Collapsing of hydrocarbon’s bubbles releases less energy comparing to water.
Hydrocarbons have lower vapor volume. Therefore, if they vaporize, they occupy less area.

As a result, since NPSH test is always carried out by liquid water, there are some hydrocarbon correction factors which is used to compensate for hydrocarbons properties.

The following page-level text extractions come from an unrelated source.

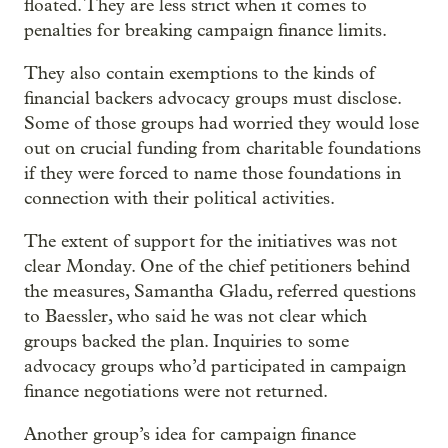
floated. They are less strict when it comes to
penalties for breaking campaign finance limits.
They also contain exemptions to the kinds of
financial backers advocacy groups must disclose.
Some of those groups had worried they would lose
out on crucial funding from charitable foundations
if they were forced to name those foundations in
connection with their political activities.
The extent of support for the initiatives was not
clear Monday. One of the chief petitioners behind
the measures, Samantha Gladu, referred questions
to Baessler, who said he was not clear which
groups backed the plan. Inquiries to some
advocacy groups who’d participated in campaign
finance negotiations were not returned.
Another group’s idea for campaign finance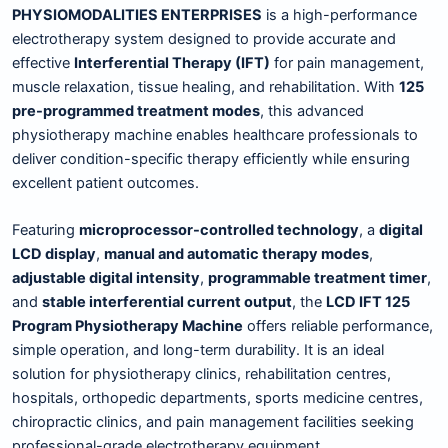
PHYSIOMODALITIES ENTERPRISES
is a high-performance
electrotherapy system designed to provide accurate and
effective
Interferential Therapy (IFT)
for pain management,
muscle relaxation, tissue healing, and rehabilitation. With
125
pre-programmed treatment modes
, this advanced
physiotherapy machine enables healthcare professionals to
deliver condition-specific therapy efficiently while ensuring
excellent patient outcomes.
Featuring
microprocessor-controlled technology
, a
digital
LCD display
,
manual and automatic therapy modes
,
adjustable digital intensity
,
programmable treatment timer
,
and
stable interferential current output
, the
LCD IFT 125
Program Physiotherapy Machine
offers reliable performance,
simple operation, and long-term durability. It is an ideal
solution for physiotherapy clinics, rehabilitation centres,
hospitals, orthopedic departments, sports medicine centres,
chiropractic clinics, and pain management facilities seeking
professional-grade electrotherapy equipment.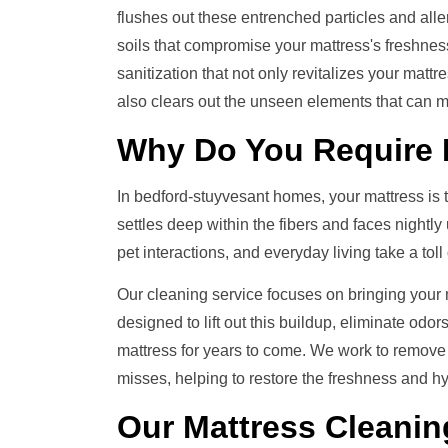
flushes out these entrenched particles and all
soils that compromise your mattress's freshness
sanitization that not only revitalizes your mattr
also clears out the unseen elements that can m
Why Do You Require
In bedford-stuyvesant homes, your mattress is the
settles deep within the fibers and faces nightly
pet interactions, and everyday living take a tol
Our cleaning service focuses on bringing your ma
designed to lift out this buildup, eliminate odo
mattress for years to come. We work to remove
misses, helping to restore the freshness and hy
Our
Mattress Cleanin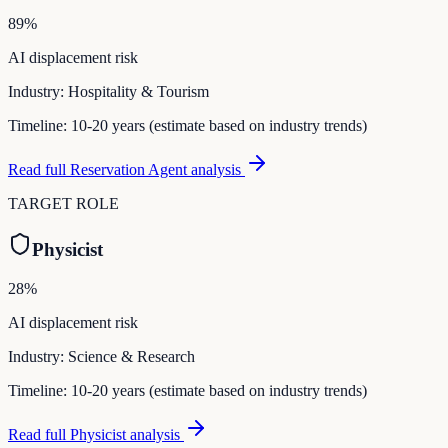
89
%
AI displacement risk
Industry:
Hospitality & Tourism
Timeline:
10-20 years (estimate based on industry trends)
Read full
Reservation Agent
analysis
TARGET ROLE
Physicist
28
%
AI displacement risk
Industry:
Science & Research
Timeline:
10-20 years (estimate based on industry trends)
Read full
Physicist
analysis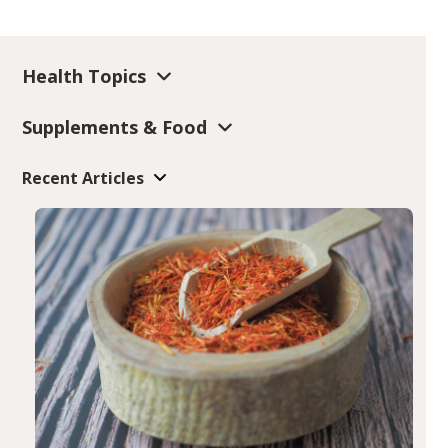
Health Topics
Supplements & Food
Recent Articles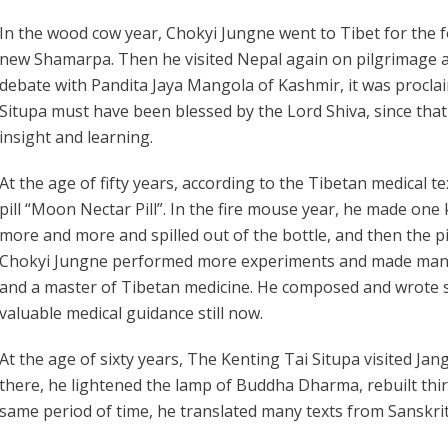
In the wood cow year, Chokyi Jungne went to Tibet for the 
new Shamarpa. Then he visited Nepal again on pilgrimage a
debate with Pandita Jaya Mangola of Kashmir, it was proclai
Situpa must have been blessed by the Lord Shiva, since tha
insight and learning.
At the age of fifty years, according to the Tibetan medical
pill “Moon Nectar Pill”. In the fire mouse year, he made one 
more and more and spilled out of the bottle, and then the pi
Chokyi Jungne performed more experiments and made many sp
and a master of Tibetan medicine. He composed and wrote
valuable medical guidance still now.
At the age of sixty years, The Kenting Tai Situpa visited Ja
there, he lightened the lamp of Buddha Dharma, rebuilt thi
same period of time, he translated many texts from Sanskrit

Techniques to prevent cavitation in centrifugal pumps

There are two practical ways to stop cavitation from happening in centrifugal pumps. Increase NPSHa and decrease NPSHr. Since NPSHa is a system parameter, there are limitations to increase it. On the contrary, NPSHr is related to pump’s specifications and can be altered by a more efficient pump’s design.

Increasing NPSHa

Increase suction tank’s pressure
Increase suction tank’s liquid level
Cool down the liquid in order to decrease its vapor pressure
Install the pump at the lower elevation
Install a suction line with greater pipe’s diameter and minimum fittings

Decreasing NPSHr

Use an impeller with larger eye
Decrease pump’s rotational speed
Install a booster pump at suction
Use double suction impeller
Install an inducer before impeller
Use smaller pumps in parallel arrangement

Conclusion

Hydraulic principles and concepts of liquid pumping plays an important role in designing/selecting a proper pump for engineers. Criteria used in oil, gas and petrochemical industry are stricter than others are. Therefore, a better understanding of pumping system’s fundamentals is necessary. In this article, we reviewed the energy laws of fluids system and explained the important concepts of Bernoulli’s principle. Then we talked about the principle of pumping system hydraulic. Finally, we reviewed the complete definitions and theories of cavitation and NPSH according to practical industrial applications.